*Complete the following:*
- A) What size does the Julia data storage thread give for the vector of measurements?
- B) From the Julia data storage thread, extract the passage starting at "In Matlab I" and ending at "each channel collected.".
- C) Write what comes next in the Julia data storage thread, picking up after its final sentence.

*Extracted text:*

Best Data format for Tabular Data plus Vector

Coming from a background in Matlab, where I do mostly signal processing kinds of things, and am considering switching to Julia, I was looking for good alternatives for data storage in Julia. The type of data I would like to store to begin with is:

Measurement Location
Node Number
Node direction
measurement type
Measurement units
Measurement start time
sampling rate Fs
Measurement Comments
Vector containing the time history of the measurements

The vector could have a size of 10^5 - 10^6. The data will then be post-processed, initially in Matlab but the matlab algorithms will probably move to Julia in due time. The processing will consist of STFT, TVDFT, processing a tach signal into a speed map, etc.

In Matlab I can do this with an array of structures or a table.

Browsing through the Julia documentation it does not seem that a core language structure is ideal for this. Doing an initial review of package data structures (A Tour of the Data Ecosystem in Julia – Traitement de Données). At this point it is not clear to me whether a Dataframe, Table or JuliaDB will accept the vector in addition to the tabular data for each channel collected.

Once collected, it may make sense to store the data in a matlab file. What are the other good alternatives for storing this type of data? Note that there can be large amounts of data, so smaller file sizes are preferable.

Some guidance on the data structure and file storage will be appreciated. Thanks in advance.

Depending on how many modalities/sample rates you’re handling, I’d imagine an array of structs or table wouldn’t be ideal either :slight_smile:

Perhaps the most purpose-built format I’ve seen is https://github.com/beacon-biosignals/OndaFormat. There’s a native Julia SDK at https://github.com/beacon-biosignals/Onda.jl. Matlab files are either a basic flat array + metadata or dialect of HDF5 anyhow, so you could roll something custom on top of HDF5.jl or Zarr.jl as well. A couple of folks from my lab were recently working on multi-modality format for health data, might be worth a look if that’s what you’re working with.

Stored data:
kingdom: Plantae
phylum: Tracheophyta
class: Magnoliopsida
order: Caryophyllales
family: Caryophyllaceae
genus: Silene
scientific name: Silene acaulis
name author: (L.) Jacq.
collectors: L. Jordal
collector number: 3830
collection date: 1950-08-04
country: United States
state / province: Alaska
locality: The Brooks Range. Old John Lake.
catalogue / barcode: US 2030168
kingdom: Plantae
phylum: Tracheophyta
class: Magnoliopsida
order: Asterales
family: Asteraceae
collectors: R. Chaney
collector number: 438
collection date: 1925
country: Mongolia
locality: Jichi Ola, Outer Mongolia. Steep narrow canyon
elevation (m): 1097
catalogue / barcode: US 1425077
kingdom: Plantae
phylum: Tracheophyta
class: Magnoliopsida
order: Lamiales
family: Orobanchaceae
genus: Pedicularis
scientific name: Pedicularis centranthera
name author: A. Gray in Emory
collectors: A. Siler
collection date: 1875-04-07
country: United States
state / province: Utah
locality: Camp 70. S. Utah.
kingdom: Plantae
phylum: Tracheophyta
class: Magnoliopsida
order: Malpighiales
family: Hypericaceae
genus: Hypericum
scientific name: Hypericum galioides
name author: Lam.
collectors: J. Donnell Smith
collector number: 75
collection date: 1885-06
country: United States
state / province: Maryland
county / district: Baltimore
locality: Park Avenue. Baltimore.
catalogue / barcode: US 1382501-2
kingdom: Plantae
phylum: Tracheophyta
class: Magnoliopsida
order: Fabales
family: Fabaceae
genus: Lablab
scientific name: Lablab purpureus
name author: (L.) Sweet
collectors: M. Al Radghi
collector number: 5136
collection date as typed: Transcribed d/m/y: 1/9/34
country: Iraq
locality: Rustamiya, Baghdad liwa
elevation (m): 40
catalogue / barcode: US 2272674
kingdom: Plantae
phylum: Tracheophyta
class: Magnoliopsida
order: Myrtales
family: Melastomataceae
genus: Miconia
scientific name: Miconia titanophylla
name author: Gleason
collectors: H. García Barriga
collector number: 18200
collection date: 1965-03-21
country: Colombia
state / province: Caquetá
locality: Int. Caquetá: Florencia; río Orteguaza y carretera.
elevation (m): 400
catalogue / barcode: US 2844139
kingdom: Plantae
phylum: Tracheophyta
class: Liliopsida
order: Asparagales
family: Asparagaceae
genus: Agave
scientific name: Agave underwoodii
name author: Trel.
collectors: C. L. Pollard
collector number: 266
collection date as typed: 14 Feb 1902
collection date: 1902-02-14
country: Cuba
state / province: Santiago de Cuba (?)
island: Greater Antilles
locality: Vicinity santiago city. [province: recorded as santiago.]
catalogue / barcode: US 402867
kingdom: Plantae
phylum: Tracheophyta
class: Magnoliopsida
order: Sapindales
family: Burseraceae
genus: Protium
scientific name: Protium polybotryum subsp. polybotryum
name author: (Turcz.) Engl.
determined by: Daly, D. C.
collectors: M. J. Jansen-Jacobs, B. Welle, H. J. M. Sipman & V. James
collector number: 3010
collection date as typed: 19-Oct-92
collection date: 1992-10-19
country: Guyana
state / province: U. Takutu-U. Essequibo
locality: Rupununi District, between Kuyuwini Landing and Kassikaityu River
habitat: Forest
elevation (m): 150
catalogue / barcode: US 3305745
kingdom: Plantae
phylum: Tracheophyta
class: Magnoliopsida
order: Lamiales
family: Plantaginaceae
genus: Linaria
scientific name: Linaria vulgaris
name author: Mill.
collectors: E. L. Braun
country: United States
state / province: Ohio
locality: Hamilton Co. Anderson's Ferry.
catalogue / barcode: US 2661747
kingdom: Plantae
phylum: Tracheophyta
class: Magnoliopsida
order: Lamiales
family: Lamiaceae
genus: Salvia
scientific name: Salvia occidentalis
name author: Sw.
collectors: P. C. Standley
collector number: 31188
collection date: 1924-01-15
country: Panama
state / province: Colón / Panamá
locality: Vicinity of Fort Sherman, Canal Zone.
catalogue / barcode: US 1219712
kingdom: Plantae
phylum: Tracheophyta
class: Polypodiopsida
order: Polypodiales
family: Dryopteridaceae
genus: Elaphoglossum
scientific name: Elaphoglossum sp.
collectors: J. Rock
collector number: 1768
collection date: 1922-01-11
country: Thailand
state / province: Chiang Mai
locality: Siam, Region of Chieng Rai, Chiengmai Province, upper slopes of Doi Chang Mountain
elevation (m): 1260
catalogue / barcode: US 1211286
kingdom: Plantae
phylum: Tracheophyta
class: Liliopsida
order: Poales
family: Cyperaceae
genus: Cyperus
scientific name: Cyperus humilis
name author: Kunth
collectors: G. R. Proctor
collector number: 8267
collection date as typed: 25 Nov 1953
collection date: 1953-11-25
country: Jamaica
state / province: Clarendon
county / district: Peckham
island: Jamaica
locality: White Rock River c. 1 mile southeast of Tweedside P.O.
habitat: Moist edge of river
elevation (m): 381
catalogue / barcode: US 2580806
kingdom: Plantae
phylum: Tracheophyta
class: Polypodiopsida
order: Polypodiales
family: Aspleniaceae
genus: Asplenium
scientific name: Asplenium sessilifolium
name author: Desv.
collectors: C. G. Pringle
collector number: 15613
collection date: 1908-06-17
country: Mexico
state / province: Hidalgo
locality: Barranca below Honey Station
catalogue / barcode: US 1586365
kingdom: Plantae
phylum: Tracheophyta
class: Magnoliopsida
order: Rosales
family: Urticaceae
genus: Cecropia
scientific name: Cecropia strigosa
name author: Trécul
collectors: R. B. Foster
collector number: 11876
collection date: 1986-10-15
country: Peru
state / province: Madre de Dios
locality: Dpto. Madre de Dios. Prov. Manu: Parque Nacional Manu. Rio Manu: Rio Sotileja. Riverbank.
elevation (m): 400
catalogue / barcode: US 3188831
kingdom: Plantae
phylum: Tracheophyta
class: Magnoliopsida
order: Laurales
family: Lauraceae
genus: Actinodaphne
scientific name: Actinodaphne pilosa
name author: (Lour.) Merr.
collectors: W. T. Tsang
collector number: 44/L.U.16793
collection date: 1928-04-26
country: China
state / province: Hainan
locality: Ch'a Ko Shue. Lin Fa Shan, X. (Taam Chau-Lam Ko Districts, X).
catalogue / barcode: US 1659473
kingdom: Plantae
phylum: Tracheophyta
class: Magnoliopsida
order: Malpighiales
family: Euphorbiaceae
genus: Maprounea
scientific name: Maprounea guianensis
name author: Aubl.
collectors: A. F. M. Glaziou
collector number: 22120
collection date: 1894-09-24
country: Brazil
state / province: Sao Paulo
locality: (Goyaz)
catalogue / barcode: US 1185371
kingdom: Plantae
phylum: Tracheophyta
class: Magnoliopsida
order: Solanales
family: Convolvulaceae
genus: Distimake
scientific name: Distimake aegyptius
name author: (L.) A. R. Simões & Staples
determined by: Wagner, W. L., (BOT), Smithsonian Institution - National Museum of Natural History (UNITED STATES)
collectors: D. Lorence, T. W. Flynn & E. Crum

*Expected answers:*
- A) The vector could have a size of 10^5 to 10^6.

- B)
In Matlab I can do this with an array of structures or a table.

Browsing through the Julia documentation it does not seem that a core language structure is ideal for this. Doing an initial review of package data structures (A Tour of the Data Ecosystem in Julia – Traitement de Données). At this point it is not clear to me whether a Dataframe, Table or JuliaDB will accept the vector in addition to the tabular data for each channel collected.

- C)
Why not define a custom type that holds a DataFrame (for the tabular data) and a Vector{Float64}, for example?

As for saving the data to a file, my suggestion would be to save two separate files for robustness. Robustly storing user defined types is still a bit iffy in Julia.

If you store the tabular data in a DataFrame JDF.jl is a good option. For the Vector{Float} there are many options. I like JLD2, but that’ s just my preference. More info can be found by searching Discourse for threads on serialization.

Because of the length of the vector, especially if it is variable, a dataframe is not ideal for this. You could make it tidy for some applications, but then it may be wasteful for repeated fields.

I would decouple the choice of Julia data type (for which I would just start with a struct) from the externalized representation, where you can experiment with various options — eg JSON may work as a portable and lightweight — if somewhat verbose — option, or HDF5 if speed is important.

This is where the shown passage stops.